▶ _EXERCISE MATERIALS_
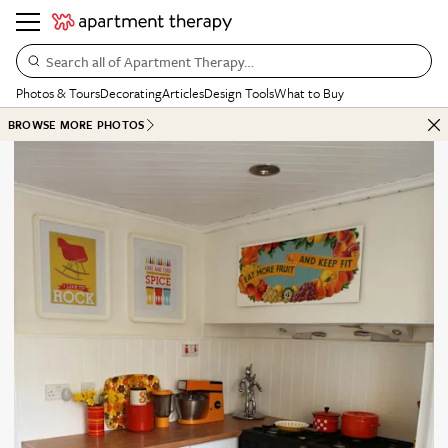
Search all of Apartment Therapy…
Photos & Tours
Decorating
Articles
Design Tools
What to Buy
BROWSE MORE PHOTOS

▶ _REQUIRED ACTION_
Reproduce precisely the span of lines that begins at the line containing "Photos & Tours" and ends with the last line of the listing.

▶ _EXPECTED OUTPUT_
Photos & Tours
Decorating
Articles
Design Tools
What to Buy
BROWSE MORE PHOTOS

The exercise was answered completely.